DIGESTION 101: What your mom never taught you— probably because she didn’t know either
When you see food, your brain starts preparing you for digestion. Hopefully you will have hydrated before you started eating (because you should never drink during the meal as it will dilute the power of your digestive enzymes)!
As you chew, saliva squirts out of your salivary glands in your jaws into the mouth and mixes with food. That is step one toward the goal of turning solid food into liquid fuel (energy).
When you finally swallow your liquified bite, it slides down your wet throat and falls into your stomach, which is like a skin bag.
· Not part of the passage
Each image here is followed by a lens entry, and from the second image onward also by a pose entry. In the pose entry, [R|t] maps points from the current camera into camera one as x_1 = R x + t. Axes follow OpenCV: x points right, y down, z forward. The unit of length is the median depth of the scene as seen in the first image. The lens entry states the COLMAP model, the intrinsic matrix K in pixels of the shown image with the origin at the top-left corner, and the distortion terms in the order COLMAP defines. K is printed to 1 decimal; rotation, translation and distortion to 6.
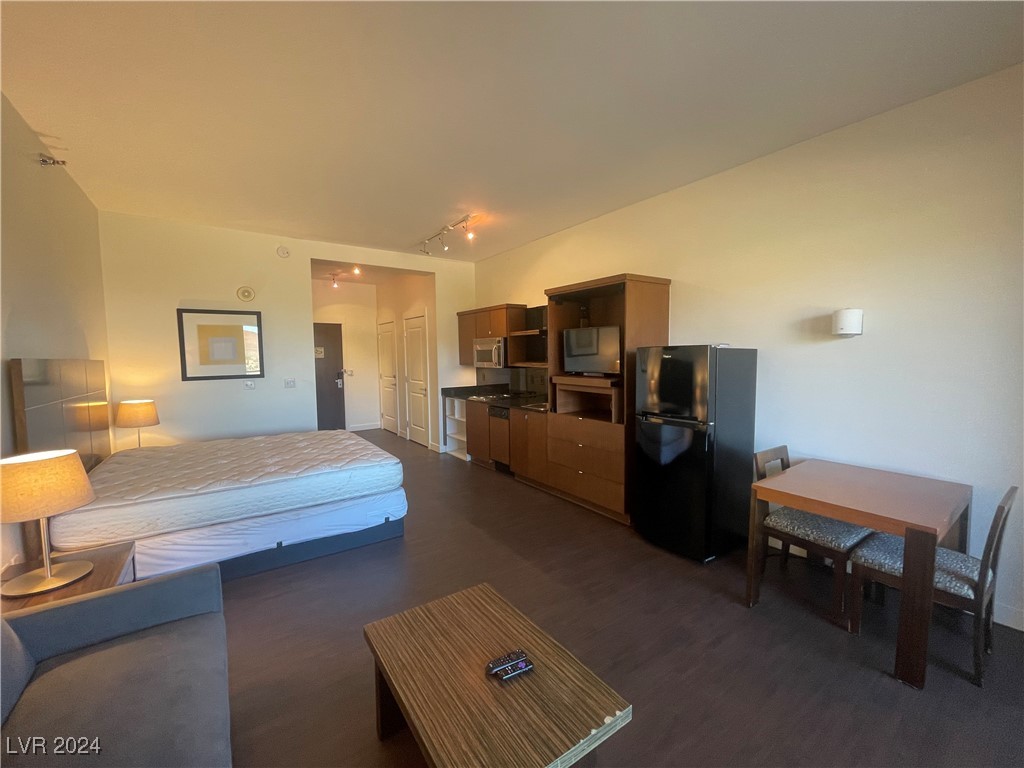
lens RADIAL K [[420.2, 0, 514.3], [0, 420.2, 382.5], [0, 0, 1]] dist [-0.005872, 0.000094]
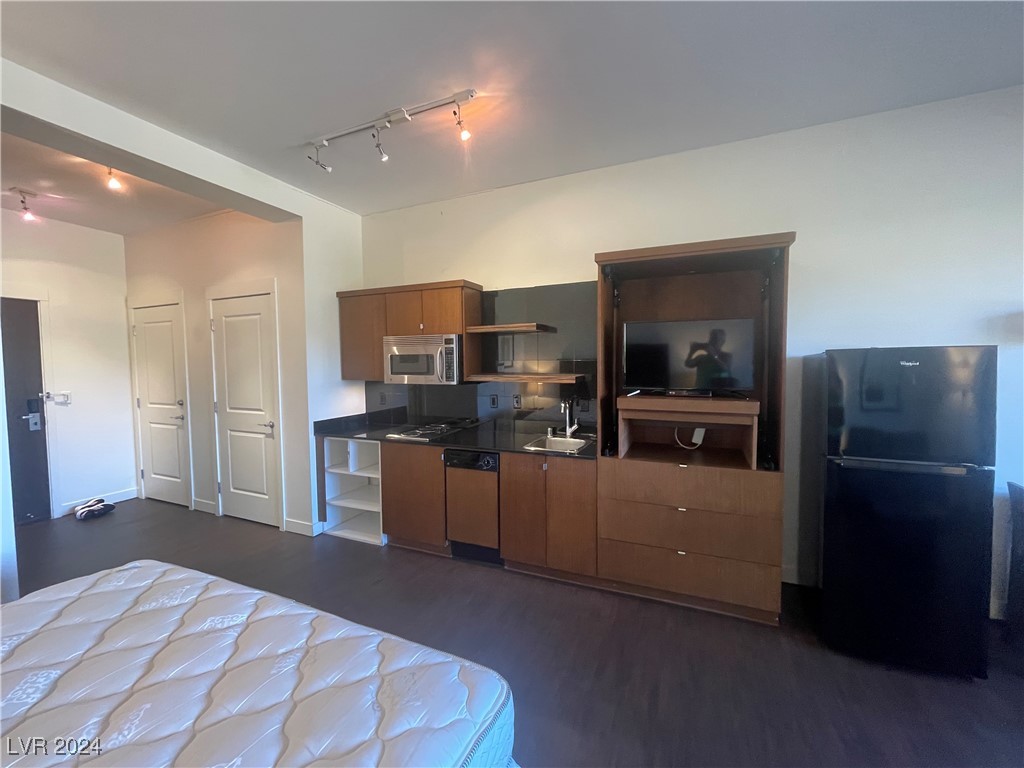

As soon as you started to chew, your accessory organs (liver, gallbladder and pancreas) squirted their bile and enzymes into your stomach, mixing with the water already there from hydrating before the meal.
The food begins to dissolve in the stomach until it is completely liquified. It takes about two hours for your stomach to then drip the liquid fuel down into the small intestine - so never lay down - stay vertical or you may develop heartburn, reflux or or G.E.R.D.
It takes food about 6 hours to move through the small intestine. That is where all the elements of the liquid fuel (sugars, carbs, fats, proteins, minerals, vitamins) get used/ absorbed - creating energy.
What is left afterwards is the indigestible, non-soluble sludge, which enters the large intestine on your right side just below the belly button level.
This sludge (poop) moves against gravity up to the top of your right intestine, across from rib to rib to the left side and then down the left side where all the little bits compress and dehydrate, preparing to exit your rectum and finally out your anus, once you awaken and start hydrating.
When that happens, the newly swallowed water triggers the dam to open and floods the colon to flush you out, hopefully emptying easily and completely, leaving you feeling empty and energized for your day.